Cluster Analysis

Introduction.

The aim of this paper is to analyze the similarities and differences in the basic country statistics of the African continent with the goal of finding a useful grouping. When we cluster observations, we want observations in the same group to be similar and observations in different groups to be dissimilar. I will apply several clustering set of techniques for finding subgroups of observations within a country’s data set. These techniques include partitioning clustering (K-means, PAM) and hierarchical clustering.

Review of the Data set.

Country Statistics UN Dataset used in this analysis was found on UN website. The dataset has 230 countries from all continents with about 50 columns which describe country economic statistics in the year 2017. Our data of interest is to examine the African continent, so we filter countries from the African Region (Southern, Northern, Eastern, and Western) to get 52 African countries. The columns of the Data set of interest are as following:

• Population in thousands (2017)

• GDP: Gross domestic product (million current US$)
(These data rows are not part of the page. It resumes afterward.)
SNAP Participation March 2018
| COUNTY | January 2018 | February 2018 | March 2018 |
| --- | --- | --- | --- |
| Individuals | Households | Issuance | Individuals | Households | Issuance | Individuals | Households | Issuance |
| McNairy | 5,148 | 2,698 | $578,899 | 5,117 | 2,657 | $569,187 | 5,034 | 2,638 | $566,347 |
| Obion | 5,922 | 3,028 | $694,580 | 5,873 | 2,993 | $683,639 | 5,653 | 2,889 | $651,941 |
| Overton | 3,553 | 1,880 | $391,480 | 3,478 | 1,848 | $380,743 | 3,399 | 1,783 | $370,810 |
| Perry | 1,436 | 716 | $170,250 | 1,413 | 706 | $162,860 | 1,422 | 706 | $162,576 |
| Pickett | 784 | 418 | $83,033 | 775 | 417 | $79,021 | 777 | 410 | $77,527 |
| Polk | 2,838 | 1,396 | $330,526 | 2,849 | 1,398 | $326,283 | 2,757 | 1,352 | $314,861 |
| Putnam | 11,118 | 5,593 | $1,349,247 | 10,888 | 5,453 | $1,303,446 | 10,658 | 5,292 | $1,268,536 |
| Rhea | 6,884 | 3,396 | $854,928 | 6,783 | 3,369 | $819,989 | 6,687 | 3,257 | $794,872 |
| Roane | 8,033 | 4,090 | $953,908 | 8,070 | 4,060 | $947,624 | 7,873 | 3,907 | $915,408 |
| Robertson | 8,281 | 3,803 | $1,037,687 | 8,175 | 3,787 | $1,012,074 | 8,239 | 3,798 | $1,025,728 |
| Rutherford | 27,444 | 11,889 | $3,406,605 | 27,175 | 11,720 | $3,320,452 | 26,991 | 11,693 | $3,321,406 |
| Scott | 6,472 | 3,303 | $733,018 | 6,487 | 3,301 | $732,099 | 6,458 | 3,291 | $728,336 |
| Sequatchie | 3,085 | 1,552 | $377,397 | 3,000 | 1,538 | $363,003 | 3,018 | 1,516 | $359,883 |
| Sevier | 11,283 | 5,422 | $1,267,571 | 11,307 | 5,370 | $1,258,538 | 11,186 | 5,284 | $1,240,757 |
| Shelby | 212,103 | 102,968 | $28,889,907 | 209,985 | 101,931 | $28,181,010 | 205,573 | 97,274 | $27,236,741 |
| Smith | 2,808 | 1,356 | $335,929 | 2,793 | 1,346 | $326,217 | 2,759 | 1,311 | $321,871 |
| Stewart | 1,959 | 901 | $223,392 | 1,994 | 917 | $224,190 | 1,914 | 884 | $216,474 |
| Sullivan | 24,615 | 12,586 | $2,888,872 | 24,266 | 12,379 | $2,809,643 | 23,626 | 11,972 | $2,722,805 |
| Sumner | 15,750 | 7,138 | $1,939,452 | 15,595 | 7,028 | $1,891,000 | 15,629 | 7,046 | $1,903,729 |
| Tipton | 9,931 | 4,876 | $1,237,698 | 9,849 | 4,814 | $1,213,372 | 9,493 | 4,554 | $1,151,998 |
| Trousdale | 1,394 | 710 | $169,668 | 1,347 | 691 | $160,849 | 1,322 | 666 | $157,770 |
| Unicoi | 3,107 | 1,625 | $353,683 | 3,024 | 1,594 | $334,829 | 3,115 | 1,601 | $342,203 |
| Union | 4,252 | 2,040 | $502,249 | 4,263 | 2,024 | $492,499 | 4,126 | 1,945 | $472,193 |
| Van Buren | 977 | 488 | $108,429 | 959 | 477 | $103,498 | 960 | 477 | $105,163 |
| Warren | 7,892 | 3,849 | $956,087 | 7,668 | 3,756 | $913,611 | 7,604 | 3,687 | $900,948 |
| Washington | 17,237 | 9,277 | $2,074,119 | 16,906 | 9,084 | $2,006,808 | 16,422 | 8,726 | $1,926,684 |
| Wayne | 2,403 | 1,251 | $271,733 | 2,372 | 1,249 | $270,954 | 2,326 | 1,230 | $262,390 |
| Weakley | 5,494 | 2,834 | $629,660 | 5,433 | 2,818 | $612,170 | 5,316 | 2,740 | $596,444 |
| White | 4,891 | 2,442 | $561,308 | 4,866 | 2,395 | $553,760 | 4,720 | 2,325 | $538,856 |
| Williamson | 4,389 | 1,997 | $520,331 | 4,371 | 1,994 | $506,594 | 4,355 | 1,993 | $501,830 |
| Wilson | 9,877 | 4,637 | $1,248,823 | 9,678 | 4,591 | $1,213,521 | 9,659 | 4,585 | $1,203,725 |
• Unemployment (% of labor force)

• International trade: Exports (million US$)

• International trade: Imports (million US$)

• Individuals using the Internet (per 100 inhabitants)

• Co2 emissions (million tons/tons per capita)

Exploratory Data Analysis.

Loading the relevant data analysis libraries.

load.libraries <- c( 'cluster', 'clustertend','corrplot', 'tidyverse','ggplot2','factoextra')
suppressPackageStartupMessages(library(dendextend))
suppressPackageStartupMessages(library(gridExtra))

## Warning: package 'gridExtra' was built under R version 4.1.2

suppressPackageStartupMessages(library(dplyr))
suppressPackageStartupMessages(library(knitr))
suppressPackageStartupMessages(library(data.table))

## Warning: package 'data.table' was built under R version 4.1.2

#loading the data set
countries_data <- read.csv("country_profile_variables.csv")

#Select data of interest and rename some columns
data <- countries_data[,c(1,2,4,7,16,20,21,42,45)]
new_names <- c("Country","Region","Population","GDP_millions","Unemployment_rate",
               "Exports(millions)","Imports(millions)","Internet_use(/100)","cO2_emission")
names(data) <- new_names

We filter countries from the African Region (Southern, Northern, Eastern, and Western)

library(data.table)
#Selecting African countries
data <- data[data$Region %like% "Africa", ]

The dataset now consists of 56 African countries however, there are columns with null variables such as ‘-~0.0’, ‘-99’, ‘…’, ‘~0’. These variables are converted into NA values and columns with NA values removed. Observations with NA values were omitted because there isn’t any good justification to support the assumptions. After omitting observations with NA’s, we are left with 52 African countries. Country Zimbabwe is from Southern African Region and hence it was changed to Southern Africa Region instead of Eastern Africa.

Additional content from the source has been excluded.